Foi com base nesta prova obtida para a condenação que o arguido recorreu, tendo ainda criticado a intervenção do coletivo no que toca à posição da assistente, que foi acusada por não falar. "A ideia transmitida do alto da mesa do tribunal por parte de um Mmo juiz que uma cidadã assistente ... " não tem vontade" ... e está obrigada a falar "... custe o que custar" ... e que, por esse facto, pratica um crime e será condenada não é própria de um Estado de Direito democrático", escreveu o seu advogado no recurso para a Relação de Évora.
Neste tribunal superior, foi a desembargadora Maria Filomena Valido Viegas de Paula Soares, auxiliada por José Proença da Costa, quem avaliou o recurso e mudou a decisão. Perante a recusa da ofendida em prestar declarações em julgamento, os testemunhos indiretos "não podem ser considerados válidos e a sua valoração não é permitida, outrossim, é proibida", diz o acórdão datado do dia 21 de maio passado.

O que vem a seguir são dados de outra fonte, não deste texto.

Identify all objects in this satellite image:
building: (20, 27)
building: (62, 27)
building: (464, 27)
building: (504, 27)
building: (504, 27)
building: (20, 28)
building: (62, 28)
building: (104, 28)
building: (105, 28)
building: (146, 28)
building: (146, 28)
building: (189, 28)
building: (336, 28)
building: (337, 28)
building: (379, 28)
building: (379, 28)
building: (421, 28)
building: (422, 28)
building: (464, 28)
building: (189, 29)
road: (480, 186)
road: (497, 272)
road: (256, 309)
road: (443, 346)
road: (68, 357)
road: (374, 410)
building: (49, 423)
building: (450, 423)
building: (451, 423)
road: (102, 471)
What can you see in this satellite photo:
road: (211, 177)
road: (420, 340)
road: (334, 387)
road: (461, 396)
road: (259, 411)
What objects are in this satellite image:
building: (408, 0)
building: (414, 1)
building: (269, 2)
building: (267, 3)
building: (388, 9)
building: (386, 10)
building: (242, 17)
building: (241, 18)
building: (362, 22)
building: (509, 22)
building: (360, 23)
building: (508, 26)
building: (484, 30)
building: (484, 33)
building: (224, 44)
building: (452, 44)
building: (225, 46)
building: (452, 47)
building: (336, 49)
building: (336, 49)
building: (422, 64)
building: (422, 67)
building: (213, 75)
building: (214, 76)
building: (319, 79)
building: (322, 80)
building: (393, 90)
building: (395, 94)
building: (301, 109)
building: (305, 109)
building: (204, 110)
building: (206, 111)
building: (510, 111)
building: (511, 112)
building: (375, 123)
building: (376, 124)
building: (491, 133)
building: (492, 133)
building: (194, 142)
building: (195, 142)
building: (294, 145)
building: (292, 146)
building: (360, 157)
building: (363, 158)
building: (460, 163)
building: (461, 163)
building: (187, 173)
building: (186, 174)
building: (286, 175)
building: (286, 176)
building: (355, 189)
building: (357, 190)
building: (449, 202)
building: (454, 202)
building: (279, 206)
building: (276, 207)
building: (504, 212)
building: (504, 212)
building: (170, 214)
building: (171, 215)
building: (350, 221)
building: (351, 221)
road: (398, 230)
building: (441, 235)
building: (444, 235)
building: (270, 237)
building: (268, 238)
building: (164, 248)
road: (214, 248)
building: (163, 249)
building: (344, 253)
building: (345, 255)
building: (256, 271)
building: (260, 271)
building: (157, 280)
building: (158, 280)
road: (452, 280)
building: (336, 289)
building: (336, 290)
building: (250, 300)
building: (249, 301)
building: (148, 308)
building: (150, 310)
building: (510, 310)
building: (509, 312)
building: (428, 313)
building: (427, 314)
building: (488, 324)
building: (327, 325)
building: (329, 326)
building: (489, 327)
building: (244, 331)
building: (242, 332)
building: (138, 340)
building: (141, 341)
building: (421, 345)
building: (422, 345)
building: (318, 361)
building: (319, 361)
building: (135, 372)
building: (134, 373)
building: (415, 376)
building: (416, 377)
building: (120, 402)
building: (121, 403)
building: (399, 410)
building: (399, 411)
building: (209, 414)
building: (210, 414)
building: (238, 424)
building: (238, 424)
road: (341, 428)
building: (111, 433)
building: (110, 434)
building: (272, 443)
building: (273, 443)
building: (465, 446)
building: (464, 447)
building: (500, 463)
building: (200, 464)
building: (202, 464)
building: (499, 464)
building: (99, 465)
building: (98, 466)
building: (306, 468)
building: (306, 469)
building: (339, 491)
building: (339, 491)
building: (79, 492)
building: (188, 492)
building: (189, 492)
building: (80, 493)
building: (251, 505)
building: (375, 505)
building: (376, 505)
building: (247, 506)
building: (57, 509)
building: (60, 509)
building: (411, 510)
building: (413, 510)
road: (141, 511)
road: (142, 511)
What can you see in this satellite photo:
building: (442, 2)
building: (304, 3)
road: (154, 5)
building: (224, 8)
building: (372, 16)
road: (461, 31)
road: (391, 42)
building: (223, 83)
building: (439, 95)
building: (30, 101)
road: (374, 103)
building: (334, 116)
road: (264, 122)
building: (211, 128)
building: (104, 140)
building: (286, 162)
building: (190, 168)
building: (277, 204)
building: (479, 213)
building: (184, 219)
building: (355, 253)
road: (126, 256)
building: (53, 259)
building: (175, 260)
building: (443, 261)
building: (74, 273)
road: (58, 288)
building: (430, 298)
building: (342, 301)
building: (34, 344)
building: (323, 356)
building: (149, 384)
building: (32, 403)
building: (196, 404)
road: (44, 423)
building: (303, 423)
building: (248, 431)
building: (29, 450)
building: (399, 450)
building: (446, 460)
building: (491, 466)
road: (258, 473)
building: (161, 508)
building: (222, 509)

Como tal prova por depoimento não é válida, "forçoso é concluir que tal factualidade há de ser considerada e dada como não provada, importando necessariamente a absolvição do arguido dos factos e crime por que foi condenado na primeira instância."
Se isto já bastaria para anular as provas, os desembargadores foram ver se os referidos depoimentos podiam ser, se fossem válidos, indicadores do crime de violação. E dizem que não. "Tendo-se procedido à audição do CD contendo a prova gravada produzida em audiência de julgamento, não podemos deixar de afirmar que a mesma, maxime o teor dos depoimentos prestados pelas testemunhas (...) nunca consentiria a conclusão afirmada pelo Tribunal", lê-se no acórdão.

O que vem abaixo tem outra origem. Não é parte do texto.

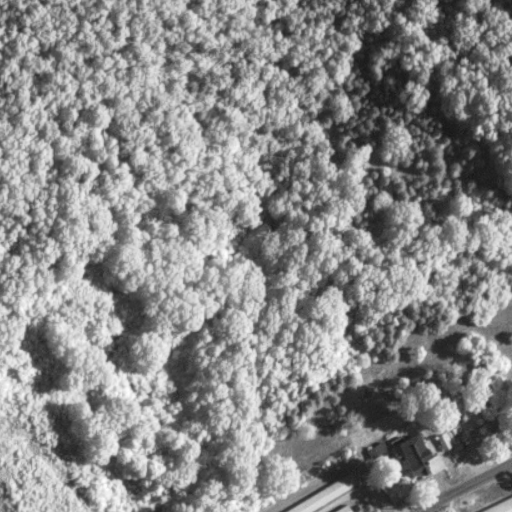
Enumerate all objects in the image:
building: (440, 442)
building: (416, 458)
road: (466, 485)
building: (322, 495)
building: (500, 507)
building: (342, 509)
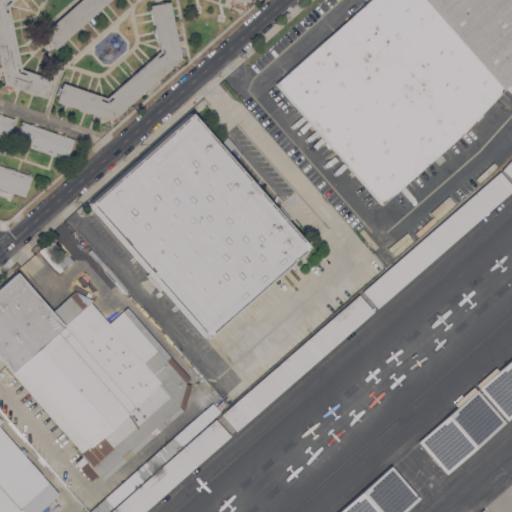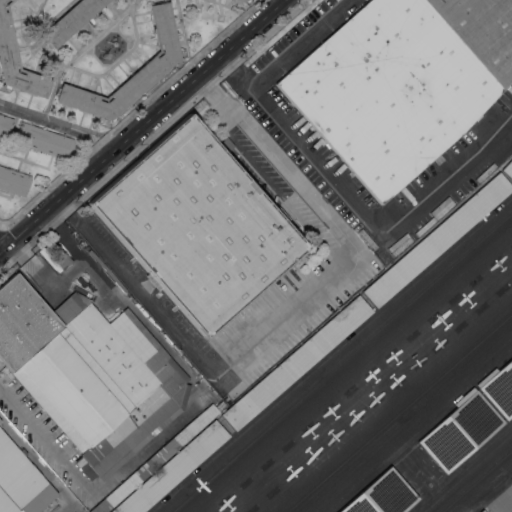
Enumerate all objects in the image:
building: (240, 0)
building: (240, 1)
building: (69, 20)
building: (70, 21)
building: (15, 61)
building: (16, 61)
building: (128, 73)
building: (129, 73)
road: (233, 74)
building: (398, 79)
building: (401, 83)
road: (42, 120)
road: (139, 124)
building: (4, 125)
building: (4, 126)
building: (41, 141)
building: (43, 141)
road: (98, 142)
building: (332, 158)
building: (338, 166)
building: (507, 168)
airport hangar: (508, 169)
building: (508, 169)
road: (328, 175)
building: (13, 180)
building: (13, 181)
building: (196, 226)
building: (197, 226)
building: (435, 240)
airport hangar: (436, 240)
building: (436, 240)
building: (41, 256)
building: (54, 257)
road: (43, 281)
road: (319, 296)
building: (510, 361)
airport hangar: (296, 362)
building: (296, 362)
building: (294, 363)
building: (85, 370)
building: (86, 374)
airport hangar: (499, 390)
building: (499, 390)
airport: (377, 394)
airport apron: (388, 404)
road: (189, 409)
building: (462, 429)
airport hangar: (460, 432)
building: (460, 432)
building: (152, 463)
airport hangar: (172, 469)
building: (172, 469)
building: (172, 470)
building: (16, 478)
building: (19, 481)
airport hangar: (382, 495)
building: (382, 495)
building: (381, 496)
building: (479, 510)
airport hangar: (481, 511)
building: (481, 511)
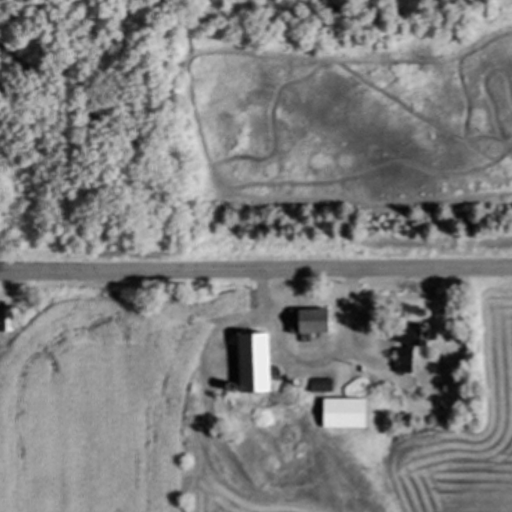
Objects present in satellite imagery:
road: (255, 270)
building: (317, 322)
building: (416, 345)
building: (263, 363)
building: (326, 386)
building: (351, 414)
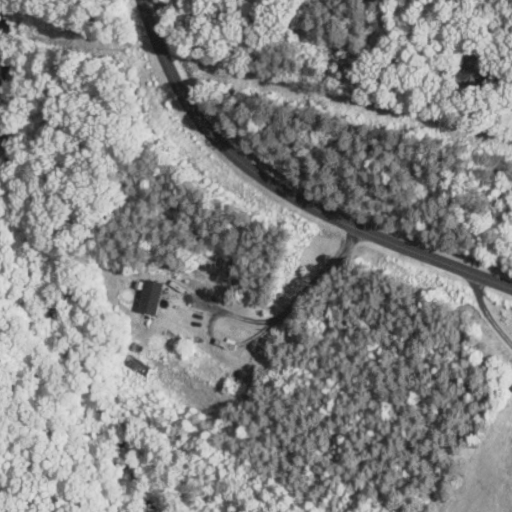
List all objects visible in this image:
road: (285, 192)
building: (145, 295)
road: (294, 302)
road: (486, 312)
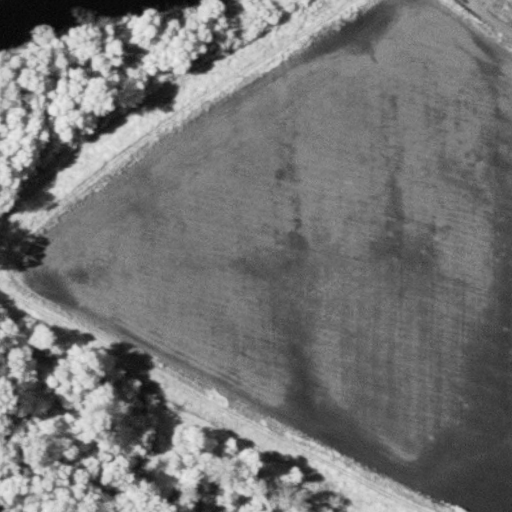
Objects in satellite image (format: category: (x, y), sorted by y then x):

Tendo em conta que as três testemunhas descreveram, de forma diferente o ato sexual que a ofendida lhe tinha relatado - uma disse que "ele a violou", outra que a ameaçou "para lhe fazer o serviço" e a terceira testemunha disse que ele teve com ela "relações sexuais" -, a Relação questiona como os colegas da primeira instância chegaram à conclusão do crime de violação de violação agravada. "Vale o exposto por afirmar que a prova produzida na instância, em nossa opinião, não permite, em consciência e com a necessária certeza e segurança que um juízo de censura jurídico-penal impõe, a imputação ao arguido dos factos e crime cuja prática lhe é assacada", concluem os juizes-desembargadores.
Acabam por fazer um sumário da decisão em que a absolvição é justificada: "Perante a ilegítima recusa da ofendida/ assistente em prestar declarações na audiência de julgamento, os depoimentos indiretos prestados pelas testemunhas, com base no que lhe ouviram dizer, que não se mostram abrangidos pelas exceções previstas do n.º 1, in fine, do artigo 129.º, do Código de Processo Penal, não podem ser valorados pelo tribunal para formação da sua convicção, pois constituem prova proibida." "Na impossibilidade de valoração desses meios de prova, na parte indireta, fica sem qualquer suporte a possibilidade de imputação ao arguido dos atos concretos que vem descritos como integrantes do crime de violação, impondo-se, em consequência, a sua absolvição."